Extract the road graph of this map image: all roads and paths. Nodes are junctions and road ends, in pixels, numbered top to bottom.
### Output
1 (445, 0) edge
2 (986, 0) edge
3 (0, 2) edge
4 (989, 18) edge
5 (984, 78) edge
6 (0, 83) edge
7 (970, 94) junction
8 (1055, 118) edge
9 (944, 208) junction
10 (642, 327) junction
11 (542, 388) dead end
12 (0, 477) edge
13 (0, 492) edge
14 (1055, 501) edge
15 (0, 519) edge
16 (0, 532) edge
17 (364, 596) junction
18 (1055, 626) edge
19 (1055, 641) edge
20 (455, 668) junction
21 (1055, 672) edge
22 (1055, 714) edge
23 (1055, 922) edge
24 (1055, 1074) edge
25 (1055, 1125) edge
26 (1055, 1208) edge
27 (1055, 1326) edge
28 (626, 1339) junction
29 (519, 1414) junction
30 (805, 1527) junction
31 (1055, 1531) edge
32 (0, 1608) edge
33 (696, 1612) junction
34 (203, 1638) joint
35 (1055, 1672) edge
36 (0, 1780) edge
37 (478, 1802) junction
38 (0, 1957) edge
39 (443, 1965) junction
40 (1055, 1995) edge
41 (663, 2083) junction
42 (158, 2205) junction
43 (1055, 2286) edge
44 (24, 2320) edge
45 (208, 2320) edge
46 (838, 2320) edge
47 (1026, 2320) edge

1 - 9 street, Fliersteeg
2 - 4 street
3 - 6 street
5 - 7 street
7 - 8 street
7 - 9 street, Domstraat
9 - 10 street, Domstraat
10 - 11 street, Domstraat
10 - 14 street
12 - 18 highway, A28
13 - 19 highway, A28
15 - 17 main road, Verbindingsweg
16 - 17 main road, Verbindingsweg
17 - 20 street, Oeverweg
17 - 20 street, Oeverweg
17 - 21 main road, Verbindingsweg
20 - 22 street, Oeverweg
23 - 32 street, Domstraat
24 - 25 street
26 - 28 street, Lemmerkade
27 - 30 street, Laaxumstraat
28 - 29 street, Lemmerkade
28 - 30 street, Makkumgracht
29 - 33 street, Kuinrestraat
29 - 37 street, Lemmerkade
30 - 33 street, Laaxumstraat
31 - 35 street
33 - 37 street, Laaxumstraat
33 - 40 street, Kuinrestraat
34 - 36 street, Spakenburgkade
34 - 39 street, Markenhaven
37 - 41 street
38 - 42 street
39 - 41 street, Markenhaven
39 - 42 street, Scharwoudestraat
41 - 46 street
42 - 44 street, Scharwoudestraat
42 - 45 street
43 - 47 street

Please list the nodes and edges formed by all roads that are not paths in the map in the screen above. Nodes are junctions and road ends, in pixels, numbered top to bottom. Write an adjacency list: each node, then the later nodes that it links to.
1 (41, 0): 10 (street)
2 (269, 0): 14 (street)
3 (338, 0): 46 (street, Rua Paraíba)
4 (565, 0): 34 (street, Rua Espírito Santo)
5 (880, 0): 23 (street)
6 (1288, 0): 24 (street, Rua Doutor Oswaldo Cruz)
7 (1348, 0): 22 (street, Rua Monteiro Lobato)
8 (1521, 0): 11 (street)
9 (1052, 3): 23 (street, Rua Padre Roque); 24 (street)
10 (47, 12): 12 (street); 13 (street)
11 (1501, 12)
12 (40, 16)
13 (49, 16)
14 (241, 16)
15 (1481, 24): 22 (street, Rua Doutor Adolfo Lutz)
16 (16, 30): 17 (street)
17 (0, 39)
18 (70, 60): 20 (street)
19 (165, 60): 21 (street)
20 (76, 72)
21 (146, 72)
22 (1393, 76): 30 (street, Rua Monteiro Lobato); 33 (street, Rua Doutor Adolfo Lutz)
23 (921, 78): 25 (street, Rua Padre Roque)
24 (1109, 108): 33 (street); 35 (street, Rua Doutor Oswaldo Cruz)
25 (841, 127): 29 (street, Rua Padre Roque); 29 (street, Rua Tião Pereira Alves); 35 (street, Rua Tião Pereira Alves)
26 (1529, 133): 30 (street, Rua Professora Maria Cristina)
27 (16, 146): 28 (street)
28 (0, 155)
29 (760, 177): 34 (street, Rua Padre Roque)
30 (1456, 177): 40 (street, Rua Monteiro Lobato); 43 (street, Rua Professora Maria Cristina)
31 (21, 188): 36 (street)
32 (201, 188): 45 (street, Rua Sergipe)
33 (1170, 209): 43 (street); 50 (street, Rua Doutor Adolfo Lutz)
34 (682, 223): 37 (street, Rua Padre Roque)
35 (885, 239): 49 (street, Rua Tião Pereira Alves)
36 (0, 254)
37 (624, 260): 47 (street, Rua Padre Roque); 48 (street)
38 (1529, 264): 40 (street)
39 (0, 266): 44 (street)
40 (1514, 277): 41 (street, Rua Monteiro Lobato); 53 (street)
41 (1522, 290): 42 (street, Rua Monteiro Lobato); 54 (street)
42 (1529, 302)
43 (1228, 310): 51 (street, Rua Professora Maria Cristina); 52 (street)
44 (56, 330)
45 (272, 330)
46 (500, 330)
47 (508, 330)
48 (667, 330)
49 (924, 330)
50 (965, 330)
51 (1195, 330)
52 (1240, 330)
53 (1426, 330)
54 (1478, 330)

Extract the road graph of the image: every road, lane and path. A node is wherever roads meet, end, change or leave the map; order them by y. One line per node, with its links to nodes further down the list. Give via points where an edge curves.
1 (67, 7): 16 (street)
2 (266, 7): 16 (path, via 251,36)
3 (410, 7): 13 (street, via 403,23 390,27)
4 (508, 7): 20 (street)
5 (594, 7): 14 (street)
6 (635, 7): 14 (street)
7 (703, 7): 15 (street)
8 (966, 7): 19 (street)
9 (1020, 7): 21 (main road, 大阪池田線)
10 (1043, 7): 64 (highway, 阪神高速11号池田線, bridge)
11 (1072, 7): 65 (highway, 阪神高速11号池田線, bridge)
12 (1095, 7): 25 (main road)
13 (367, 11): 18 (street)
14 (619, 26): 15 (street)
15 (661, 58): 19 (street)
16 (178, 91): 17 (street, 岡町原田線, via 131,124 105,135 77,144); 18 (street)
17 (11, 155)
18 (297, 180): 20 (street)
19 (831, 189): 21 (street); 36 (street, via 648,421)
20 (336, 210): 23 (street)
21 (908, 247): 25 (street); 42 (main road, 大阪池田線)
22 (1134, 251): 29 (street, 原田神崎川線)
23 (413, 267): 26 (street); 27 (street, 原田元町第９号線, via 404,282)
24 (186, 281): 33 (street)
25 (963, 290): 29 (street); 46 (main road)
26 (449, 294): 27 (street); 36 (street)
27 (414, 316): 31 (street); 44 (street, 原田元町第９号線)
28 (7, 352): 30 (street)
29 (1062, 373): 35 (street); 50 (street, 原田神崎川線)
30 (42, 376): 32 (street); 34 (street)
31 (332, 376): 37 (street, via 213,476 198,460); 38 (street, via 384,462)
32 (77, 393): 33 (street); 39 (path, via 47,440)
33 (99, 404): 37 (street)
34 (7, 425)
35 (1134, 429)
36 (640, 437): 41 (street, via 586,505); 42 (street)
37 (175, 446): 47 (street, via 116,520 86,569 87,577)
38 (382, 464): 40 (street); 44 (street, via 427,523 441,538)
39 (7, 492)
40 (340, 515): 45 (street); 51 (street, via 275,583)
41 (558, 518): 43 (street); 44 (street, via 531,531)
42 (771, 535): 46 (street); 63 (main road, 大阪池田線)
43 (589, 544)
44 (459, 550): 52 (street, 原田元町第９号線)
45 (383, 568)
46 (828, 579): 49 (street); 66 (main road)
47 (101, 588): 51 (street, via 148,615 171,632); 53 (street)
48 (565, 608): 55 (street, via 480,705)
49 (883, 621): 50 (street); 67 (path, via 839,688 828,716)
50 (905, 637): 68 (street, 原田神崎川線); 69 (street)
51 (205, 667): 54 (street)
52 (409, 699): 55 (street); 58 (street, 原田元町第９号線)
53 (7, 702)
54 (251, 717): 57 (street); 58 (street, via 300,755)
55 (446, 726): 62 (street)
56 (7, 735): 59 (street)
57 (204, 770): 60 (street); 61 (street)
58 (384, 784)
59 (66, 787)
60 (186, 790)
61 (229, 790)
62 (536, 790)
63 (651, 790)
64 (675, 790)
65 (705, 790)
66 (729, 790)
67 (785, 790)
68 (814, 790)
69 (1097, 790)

----------------------------------------

EXERCISE BRIEF → Find each line of the data above that holds the word "大阪池田線", then copy it.

SOLUTION FOR THIS PROBLEM →
9 (1020, 7): 21 (main road, 大阪池田線)
21 (908, 247): 25 (street); 42 (main road, 大阪池田線)
42 (771, 535): 46 (street); 63 (main road, 大阪池田線)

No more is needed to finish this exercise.